__Instructions to follow__:
In the text on Russians in Serbia, how many Russian emigrants did the Kingdom of Serbs, Croats and Slovenes agree to receive in November-December 1920?

There is a community of Russians in Serbia (, ) numbering 3,247 people (2011 census), which includes Serbian citizens of ethnic Russian descent or Russian-born people residing in the country.According to 2013 data there were 3,290 Russian citizens in Serbia.

History

Earlier smaller emigrations
While individual Russians emigrating to the territory of present-day Serbia was occurring since the Middle Ages, the first larger Russian emigrating population permanently residing on the territory of present-day Serbia were the Cossacks who settled on the territory of the Ottoman Empire at the beginning of the 18th century - the Nekrasovites on the territory of the Banat, which in 1779 became part of the Kingdom of Hungary (later Austria-Hungary).

Emigrations to Serbia increased shortly after the revival of Serbian statehood as part of the Ottoman Empire, after the Second Serbian Uprising (1815-1817), in the 1820s. According to the 1854 census of the Principality of Serbia, 998,919 people lived in the country, 12 of them were Russians. According to the 1884 census of the Kingdom of Serbia, 1,901,336 citizens lived in the country, 59 of whom were Russians.

First wave of emigration (spring 1919)

The mass resettlement of Russians in Serbia is associated with the October Revolution of 1917 and the subsequent Russian Civil War.

Leaving Odessa on April 3-6, the first major large group of refugees from Russia (about 1600 people) reached the Kingdom of Serbs, Croats and Slovenes in May 1919. Some emigrants moved to Serbia later, a few years later, after living in other European countries.

A significant part of the emigrants of the first wave later moved further to other European countries. According to Professor M. Jovanović, by the beginning of the 1920s, several hundred Russian settlers remained from the first wave in the Kingdom of Serbs, Croats and Slovenes.

Second wave of emigration (winter-spring 1920)
In January 1920, the authorities of the Kingdom of SHS agreed to receive a new group of migrants from Russia numbering 8,000 people . The first groups began to arrive at the end of January , the main part of the refugees reached Serbia in March-April, but during the summer of 1920 the influx of new groups of immigrants from Russia continued.

Third wave of emigration (November-December 1920)
The defeat of the White movement in Russia led to a mass exodus of opponents of the Bolsheviks from Soviet Russia. Kingdom of Serbs, Croats and Slovenes agreed to receive 20,000 Russian emigrants who reached the shores of the country in November-December 1920, a significant part of which arrived from Constantinople and the camp at Gallipoli.

__Recorded information__:
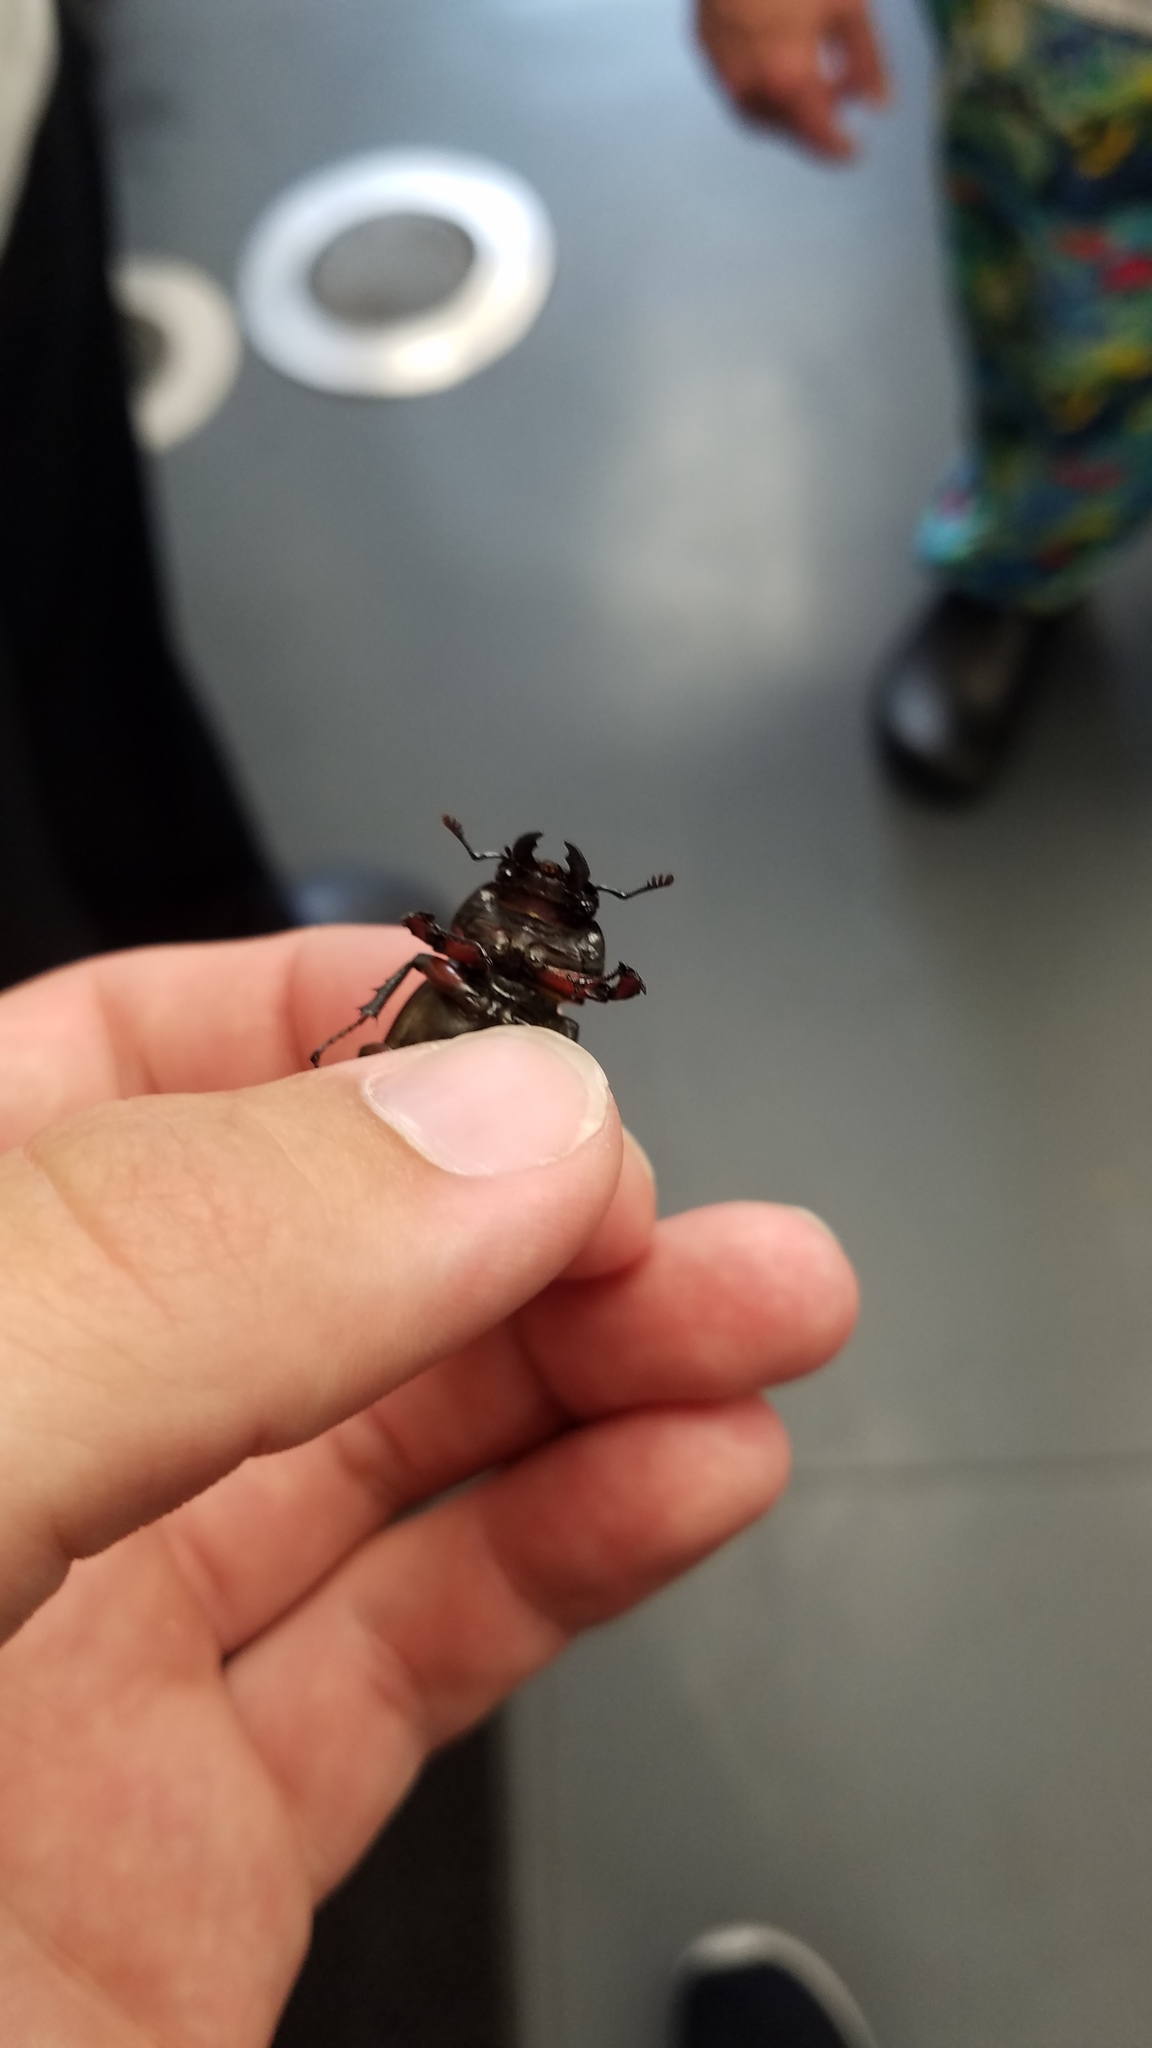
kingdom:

__Solved exercise__:
20,000